An Ontario court has sentenced a rogue employer-director named Steven Blondin to 90 days in jail for repeated violations of the Employment Standards Act. He was also ordered to pay fines amounting to $280,000. Here is the MOL’s News Release announcing the decision.
The Minister of Labour is quoted in the release, and the Ministry is promoting the decision as evidence of their tough on Bad Employers approach. The decision was verbal, so I don’t yet have a written decision.
A couple of years ago, I wrote that I thought the power to imprison rogue employers who repeatedly violate the ESA was under-utilized. I floated one idea for reform back then. Here it is:
The power to imprison rogue employers already exists,in Section 132 of the ESA. Unfortunately, it isn’t used nearly enough, I think because we treat ‘white collar crime’ too leniently in this country. I would use criminal sanctions more often to punish employers who flagrantly violate employment legislation. I’m not talking about the employer that makes a mistake. We are talking about the serial violators who know what their doing, but continue violating the Act because they’ve learned that there aren’t any serious penalties for doing so. The victims are employees and competitors, who comply with the law.
I would go further and restrict those convicted of violating the ESA from registering new companies or from acting as an officer of a corporation now or in the future. Their name should be registered with the Companies Branch so that they are flagged whenever their name appears as a principal on an incorporation filing or business registration.

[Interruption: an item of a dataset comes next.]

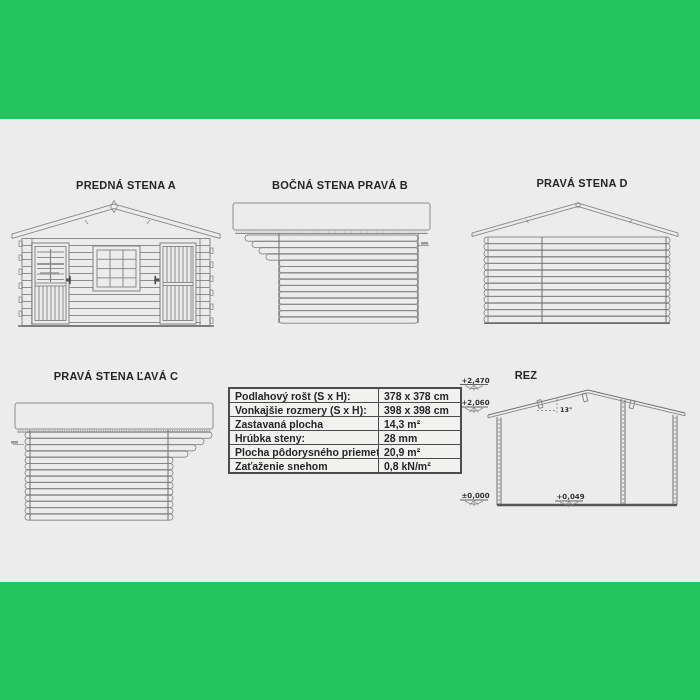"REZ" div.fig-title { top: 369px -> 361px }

This bar could be lifted once all outstanding amounts have been paid, and after a period of time has passed, but even then, these people should be subject to special inspections and reporting requirements, because they have demonstrated they are high risk employers. Acting as a principal of a business is a great responsibility, and people who demonstrate a pattern of law-breaking behaviour have no business running businesses or serving as Directors. Serial ESA violators should carry with them the stain of being a terrible, irresponsible employer.

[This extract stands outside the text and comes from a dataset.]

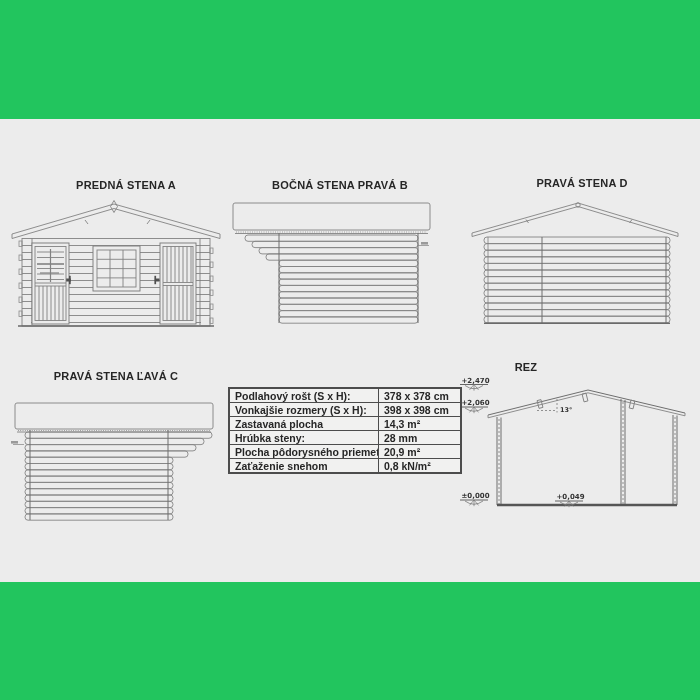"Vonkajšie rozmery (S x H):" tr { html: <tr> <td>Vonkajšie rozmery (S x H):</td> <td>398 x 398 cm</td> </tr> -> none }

Also, I would require employers convicted for ESA violations (which would include all those companies listed on the government’s Bad Employer Sunshine list ) to disclose to all future job applicants that the company has been convicted previously of violating employee protections legislation. Or at least their names should be listed on a government website so that potential employees know the risk associated with working for these people. That would give the employees the opportunity to look elsewhere, to take precautions, or to ‘bargain’ a higher wage rate to offset the added risks. To use the language of our Neoclassicalist’ friends, this is information that is relevant to the market, but there is no market incentive for employers to disclose it. Therefore, this is a textbook example of the need for information disclosure legislation to correct information asymmetries in labour markets. We allow employers to ask employees to disclose if they have been convicted of a criminal offence so employers can refuse to hire them. The theory is that an employer has a right to that information so it can decide if it wants to hire someone convicted of a crime. We should also require employers to disclose when they have been found guilty of violating employee protection legislation. That’s only fair, right?
Blondin apparently had over 100 orders to pay issued against him for unpaid wages over a period of years. He operated 6 different companies north of Toronto. Consider how my proposals would work for going forward.
Firstly, Blondin would no longer be able to register a company or act as an officer of a corporation in Ontario. As the law sits now, he could register a new business once he’s out of jail and start his scam all over again. Is that a good system? Secondly, the 6 companies he operated, if they still exist, would be required to inform every new job applicant that the company has been convicted in the past of ESA violations. Failure to disclose this information should itself be an offence, subject to high fines and possible imprisonment under the ESA. Or, at least, Blondin’s name should be posted prominently on a government sunshine list website as having been convicted of ripping off employees repeatedly.
What do you think about that model?
Would it have any impact on the problem of the serial ESA violator? Why or why not?
What are the problems or deficiencies with the model? Can you think of a reason why the model might not stop the Blondins of the world from still screwing workers in future endeavours?